Jack was like a glacial erratic, a rock dislodged from its native stratum and carried far away. Then carried again and again with the push and retreat of the crushing river of ice that ground him down: his mental illness, his drug abuse, the world to which he was both exquisitely sensitive and utterly blind. Jack, the glacial erratic, unable to control his course, worried and uncomfortable and angry and depressed about the forces pushing him around, and wishing all the time more than anything to be home.

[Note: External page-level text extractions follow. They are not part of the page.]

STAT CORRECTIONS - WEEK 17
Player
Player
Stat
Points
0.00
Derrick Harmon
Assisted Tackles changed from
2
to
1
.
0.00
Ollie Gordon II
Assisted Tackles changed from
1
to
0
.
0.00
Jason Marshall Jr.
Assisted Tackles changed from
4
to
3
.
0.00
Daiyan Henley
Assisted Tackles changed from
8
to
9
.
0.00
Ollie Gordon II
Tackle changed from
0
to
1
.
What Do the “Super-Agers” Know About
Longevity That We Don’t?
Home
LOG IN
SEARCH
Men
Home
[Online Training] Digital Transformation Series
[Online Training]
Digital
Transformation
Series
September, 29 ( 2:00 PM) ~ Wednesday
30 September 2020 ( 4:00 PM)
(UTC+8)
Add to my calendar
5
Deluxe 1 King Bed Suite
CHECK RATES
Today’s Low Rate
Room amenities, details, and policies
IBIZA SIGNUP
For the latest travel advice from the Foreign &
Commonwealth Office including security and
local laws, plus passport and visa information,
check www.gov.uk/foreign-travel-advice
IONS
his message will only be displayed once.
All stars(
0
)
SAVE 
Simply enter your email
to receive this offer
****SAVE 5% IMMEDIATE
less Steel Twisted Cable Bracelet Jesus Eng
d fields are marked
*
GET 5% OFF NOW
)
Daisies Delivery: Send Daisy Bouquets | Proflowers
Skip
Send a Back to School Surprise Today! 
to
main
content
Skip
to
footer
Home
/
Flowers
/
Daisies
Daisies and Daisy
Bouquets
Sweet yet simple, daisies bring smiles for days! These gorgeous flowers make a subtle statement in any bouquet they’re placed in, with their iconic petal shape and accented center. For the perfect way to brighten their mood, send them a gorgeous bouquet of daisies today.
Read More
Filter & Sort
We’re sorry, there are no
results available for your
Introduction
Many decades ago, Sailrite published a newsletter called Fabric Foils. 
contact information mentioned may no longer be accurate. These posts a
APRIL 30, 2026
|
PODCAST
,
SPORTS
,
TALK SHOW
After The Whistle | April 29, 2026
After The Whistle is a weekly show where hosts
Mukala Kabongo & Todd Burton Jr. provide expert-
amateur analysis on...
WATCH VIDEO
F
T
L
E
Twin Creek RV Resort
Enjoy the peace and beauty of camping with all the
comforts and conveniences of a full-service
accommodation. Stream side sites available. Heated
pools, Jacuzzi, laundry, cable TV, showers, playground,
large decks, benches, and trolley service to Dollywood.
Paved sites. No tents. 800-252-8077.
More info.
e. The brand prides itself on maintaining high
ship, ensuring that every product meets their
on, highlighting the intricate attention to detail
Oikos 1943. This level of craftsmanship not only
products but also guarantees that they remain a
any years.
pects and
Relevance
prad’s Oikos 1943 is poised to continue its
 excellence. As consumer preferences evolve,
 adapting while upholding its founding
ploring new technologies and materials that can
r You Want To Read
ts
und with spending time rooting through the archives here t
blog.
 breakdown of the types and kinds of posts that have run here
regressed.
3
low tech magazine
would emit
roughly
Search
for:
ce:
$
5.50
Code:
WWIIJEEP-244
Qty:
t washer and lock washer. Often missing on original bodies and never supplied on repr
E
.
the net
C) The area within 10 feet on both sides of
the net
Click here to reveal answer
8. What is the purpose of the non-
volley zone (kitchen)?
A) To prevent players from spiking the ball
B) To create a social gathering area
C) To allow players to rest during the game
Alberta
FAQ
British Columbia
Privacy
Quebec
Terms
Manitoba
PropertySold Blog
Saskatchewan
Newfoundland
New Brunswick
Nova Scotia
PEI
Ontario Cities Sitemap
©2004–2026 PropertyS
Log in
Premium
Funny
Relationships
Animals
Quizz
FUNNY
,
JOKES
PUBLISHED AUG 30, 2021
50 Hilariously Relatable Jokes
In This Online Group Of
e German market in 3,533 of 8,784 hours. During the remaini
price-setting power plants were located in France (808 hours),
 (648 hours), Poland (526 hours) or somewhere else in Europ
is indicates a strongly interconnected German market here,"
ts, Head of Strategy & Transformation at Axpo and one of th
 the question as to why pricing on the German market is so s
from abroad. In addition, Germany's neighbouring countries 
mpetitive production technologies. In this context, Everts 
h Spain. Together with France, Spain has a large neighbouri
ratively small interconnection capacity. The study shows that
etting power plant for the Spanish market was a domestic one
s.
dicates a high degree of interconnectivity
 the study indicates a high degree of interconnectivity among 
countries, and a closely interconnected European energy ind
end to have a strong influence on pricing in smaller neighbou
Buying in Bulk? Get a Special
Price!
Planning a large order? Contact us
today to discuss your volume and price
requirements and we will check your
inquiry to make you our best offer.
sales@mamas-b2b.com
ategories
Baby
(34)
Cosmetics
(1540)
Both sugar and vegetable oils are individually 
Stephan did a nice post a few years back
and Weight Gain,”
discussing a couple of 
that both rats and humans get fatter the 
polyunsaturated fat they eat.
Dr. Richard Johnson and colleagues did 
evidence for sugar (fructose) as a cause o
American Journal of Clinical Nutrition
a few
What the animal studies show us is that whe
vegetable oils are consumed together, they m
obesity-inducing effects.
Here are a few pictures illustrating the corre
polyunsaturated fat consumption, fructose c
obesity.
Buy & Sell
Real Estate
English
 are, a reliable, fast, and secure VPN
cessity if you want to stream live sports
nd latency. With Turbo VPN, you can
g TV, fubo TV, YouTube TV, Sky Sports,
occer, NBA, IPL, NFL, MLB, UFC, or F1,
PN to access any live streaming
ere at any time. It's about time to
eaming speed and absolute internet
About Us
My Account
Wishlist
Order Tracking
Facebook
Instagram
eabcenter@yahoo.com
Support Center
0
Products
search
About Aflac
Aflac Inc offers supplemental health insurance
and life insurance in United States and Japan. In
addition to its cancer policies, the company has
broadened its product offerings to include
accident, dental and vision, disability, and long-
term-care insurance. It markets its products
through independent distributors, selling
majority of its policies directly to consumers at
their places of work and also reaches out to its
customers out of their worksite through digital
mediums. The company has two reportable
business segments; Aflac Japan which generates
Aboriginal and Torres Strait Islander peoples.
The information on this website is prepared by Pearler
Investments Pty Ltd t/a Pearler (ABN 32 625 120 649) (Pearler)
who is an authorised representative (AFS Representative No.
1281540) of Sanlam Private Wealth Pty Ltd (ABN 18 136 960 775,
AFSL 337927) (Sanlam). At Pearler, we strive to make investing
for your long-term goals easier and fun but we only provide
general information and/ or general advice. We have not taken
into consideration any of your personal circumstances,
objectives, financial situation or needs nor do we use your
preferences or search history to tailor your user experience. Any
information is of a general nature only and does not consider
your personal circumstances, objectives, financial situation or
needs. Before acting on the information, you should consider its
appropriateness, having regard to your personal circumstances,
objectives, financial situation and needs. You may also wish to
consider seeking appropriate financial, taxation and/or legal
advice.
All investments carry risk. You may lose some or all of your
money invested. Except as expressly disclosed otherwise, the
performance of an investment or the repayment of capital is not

His last move, to an apartment in Manchester, the first and last place he lived on his own, was the most hopeful move he ever made. But in the end it was a home for the same poisons, internal and external, that dogged him for much of his life. In that apartment for the first time, mere hours after we pushed his body into the cremation oven, I saw that he had the National Geographic map of Afghanistan and Pakistan on his wall; the same map that I have in my office in Islamabad. Looking at it, I wept, realizing in the way that’s only possible when we’re learning something about ourselves, that he had told other people about me, was proud of me. “My brother lives in Pakistan.” I wept because I also wander far from home, but by choice, deeply secure in the knowledge that home is a safe place for me to return to whenever I wish, and because wandering was something he hated and home a place where he longed to be but was not safe. And because I had dreamt of his visiting me in Pakistan, learning what the words on the map meant first-hand, laughing with me and Lincoln and Mom and Dad on the crazy mountain roads of Hunza, sharing a quiet moment of awe in the staggering presence of the Karakoram Mountains. And I wept because I was proud of him, too: proud of his talent at Scrabble; of his poetry; of his paintings and drawings; of his youthful athletic skill; of his struggle to keep it together underneath that river of ice.

He’ll never visit me in Pakistan. I’ll never hear him rap again, or finish the two open games we’ve still got going on the Scrabble app. I’ll never again be able to tell him how proud I am to have had him as a brother. But I’m glad, grateful, that I told him last summer, the last time I touched him alive, that I bragged about him, and that I loved him. I love him still.